[Stored data entries]
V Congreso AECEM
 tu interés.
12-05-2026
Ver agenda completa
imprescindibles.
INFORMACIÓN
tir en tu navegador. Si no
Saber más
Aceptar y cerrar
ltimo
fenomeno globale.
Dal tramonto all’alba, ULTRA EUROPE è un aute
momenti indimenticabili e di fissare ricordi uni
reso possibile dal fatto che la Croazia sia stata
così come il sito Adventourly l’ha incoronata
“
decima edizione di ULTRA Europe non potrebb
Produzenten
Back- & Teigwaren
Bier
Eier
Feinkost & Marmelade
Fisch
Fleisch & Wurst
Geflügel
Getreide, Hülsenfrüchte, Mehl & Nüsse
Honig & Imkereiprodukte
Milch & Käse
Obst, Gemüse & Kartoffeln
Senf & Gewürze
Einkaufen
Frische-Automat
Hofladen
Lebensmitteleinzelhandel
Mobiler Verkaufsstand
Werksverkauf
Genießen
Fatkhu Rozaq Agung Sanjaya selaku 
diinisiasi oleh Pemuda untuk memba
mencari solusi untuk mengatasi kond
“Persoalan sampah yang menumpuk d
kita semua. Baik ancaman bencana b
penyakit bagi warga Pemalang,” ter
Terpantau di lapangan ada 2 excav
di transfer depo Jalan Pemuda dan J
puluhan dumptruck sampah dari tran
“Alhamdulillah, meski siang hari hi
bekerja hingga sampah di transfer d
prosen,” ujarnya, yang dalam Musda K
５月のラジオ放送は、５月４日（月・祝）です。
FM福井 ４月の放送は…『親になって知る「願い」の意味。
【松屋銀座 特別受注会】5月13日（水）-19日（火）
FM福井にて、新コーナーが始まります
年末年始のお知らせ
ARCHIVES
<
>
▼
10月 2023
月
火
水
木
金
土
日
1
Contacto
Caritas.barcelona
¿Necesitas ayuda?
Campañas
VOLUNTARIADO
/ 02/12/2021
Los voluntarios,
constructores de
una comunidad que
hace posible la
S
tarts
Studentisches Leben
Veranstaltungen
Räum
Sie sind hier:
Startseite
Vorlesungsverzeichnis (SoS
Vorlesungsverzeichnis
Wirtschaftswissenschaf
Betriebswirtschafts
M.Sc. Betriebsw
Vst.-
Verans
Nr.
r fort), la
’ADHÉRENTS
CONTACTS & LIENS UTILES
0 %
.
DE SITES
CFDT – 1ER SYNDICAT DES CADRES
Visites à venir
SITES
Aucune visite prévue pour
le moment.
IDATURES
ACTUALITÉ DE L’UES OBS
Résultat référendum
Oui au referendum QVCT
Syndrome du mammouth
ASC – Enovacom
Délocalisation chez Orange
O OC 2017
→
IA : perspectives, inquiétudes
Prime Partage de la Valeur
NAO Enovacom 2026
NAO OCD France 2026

> **Problem description**
Turn every line of the records into a Markdown table, skipping blank lines. Use the columns "Row", holding a running row number, and "Line", holding the line itself.

> **Written solution**
| Row | Line |
|---|---|
| 1 | V Congreso AECEM |
| 2 |  tu interés. |
| 3 | 12-05-2026 |
| 4 | Ver agenda completa |
| 5 | imprescindibles. |
| 6 | INFORMACIÓN |
| 7 | tir en tu navegador. Si no |
| 8 | Saber más |
| 9 | Aceptar y cerrar |
| 10 | ltimo |
| 11 | fenomeno globale. |
| 12 | Dal tramonto all’alba, ULTRA EUROPE è un aute |
| 13 | momenti indimenticabili e di fissare ricordi uni |
| 14 | reso possibile dal fatto che la Croazia sia stata |
| 15 | così come il sito Adventourly l’ha incoronata |
| 16 | “ |
| 17 | decima edizione di ULTRA Europe non potrebb |
| 18 | Produzenten |
| 19 | Back- & Teigwaren |
| 20 | Bier |
| 21 | Eier |
| 22 | Feinkost & Marmelade |
| 23 | Fisch |
| 24 | Fleisch & Wurst |
| 25 | Geflügel |
| 26 | Getreide, Hülsenfrüchte, Mehl & Nüsse |
| 27 | Honig & Imkereiprodukte |
| 28 | Milch & Käse |
| 29 | Obst, Gemüse & Kartoffeln |
| 30 | Senf & Gewürze |
| 31 | Einkaufen |
| 32 | Frische-Automat |
| 33 | Hofladen |
| 34 | Lebensmitteleinzelhandel |
| 35 | Mobiler Verkaufsstand |
| 36 | Werksverkauf |
| 37 | Genießen |
| 38 | Fatkhu Rozaq Agung Sanjaya selaku  |
| 39 | diinisiasi oleh Pemuda untuk memba |
| 40 | mencari solusi untuk mengatasi kond |
| 41 | “Persoalan sampah yang menumpuk d |
| 42 | kita semua. Baik ancaman bencana b |
| 43 | penyakit bagi warga Pemalang,” ter |
| 44 | Terpantau di lapangan ada 2 excav |
| 45 | di transfer depo Jalan Pemuda dan J |
| 46 | puluhan dumptruck sampah dari tran |
| 47 | “Alhamdulillah, meski siang hari hi |
| 48 | bekerja hingga sampah di transfer d |
| 49 | prosen,” ujarnya, yang dalam Musda K |
| 50 | ５月のラジオ放送は、５月４日（月・祝）です。 |
| 51 | FM福井 ４月の放送は…『親になって知る「願い」の意味。 |
| 52 | 【松屋銀座 特別受注会】5月13日（水）-19日（火） |
| 53 | FM福井にて、新コーナーが始まります |
| 54 | 年末年始のお知らせ |
| 55 | ARCHIVES |
| 56 | < |
| 57 | > |
| 58 | ▼ |
| 59 | 10月 2023 |
| 60 | 月 |
| 61 | 火 |
| 62 | 水 |
| 63 | 木 |
| 64 | 金 |
| 65 | 土 |
| 66 | 日 |
| 67 | 1 |
| 68 | Contacto |
| 69 | Caritas.barcelona |
| 70 | ¿Necesitas ayuda? |
| 71 | Campañas |
| 72 | VOLUNTARIADO |
| 73 | / 02/12/2021 |
| 74 | Los voluntarios, |
| 75 | constructores de |
| 76 | una comunidad que |
| 77 | hace posible la |
| 78 | S |
| 79 | tarts |
| 80 | Studentisches Leben |
| 81 | Veranstaltungen |
| 82 | Räum |
| 83 | Sie sind hier: |
| 84 | Startseite |
| 85 | Vorlesungsverzeichnis (SoS |
| 86 | Vorlesungsverzeichnis |
| 87 | Wirtschaftswissenschaf |
| 88 | Betriebswirtschafts |
| 89 | M.Sc. Betriebsw |
| 90 | Vst.- |
| 91 | Verans |
| 92 | Nr. |
| 93 | r fort), la |
| 94 | ’ADHÉRENTS |
| 95 | CONTACTS & LIENS UTILES |
| 96 | 0 % |
| 97 | . |
| 98 | DE SITES |
| 99 | CFDT – 1ER SYNDICAT DES CADRES |
| 100 | Visites à venir |
| 101 | SITES |
| 102 | Aucune visite prévue pour |
| 103 | le moment. |
| 104 | IDATURES |
| 105 | ACTUALITÉ DE L’UES OBS |
| 106 | Résultat référendum |
| 107 | Oui au referendum QVCT |
| 108 | Syndrome du mammouth |
| 109 | ASC – Enovacom |
| 110 | Délocalisation chez Orange |
| 111 | O OC 2017 |
| 112 | → |
| 113 | IA : perspectives, inquiétudes |
| 114 | Prime Partage de la Valeur |
| 115 | NAO Enovacom 2026 |
| 116 | NAO OCD France 2026 |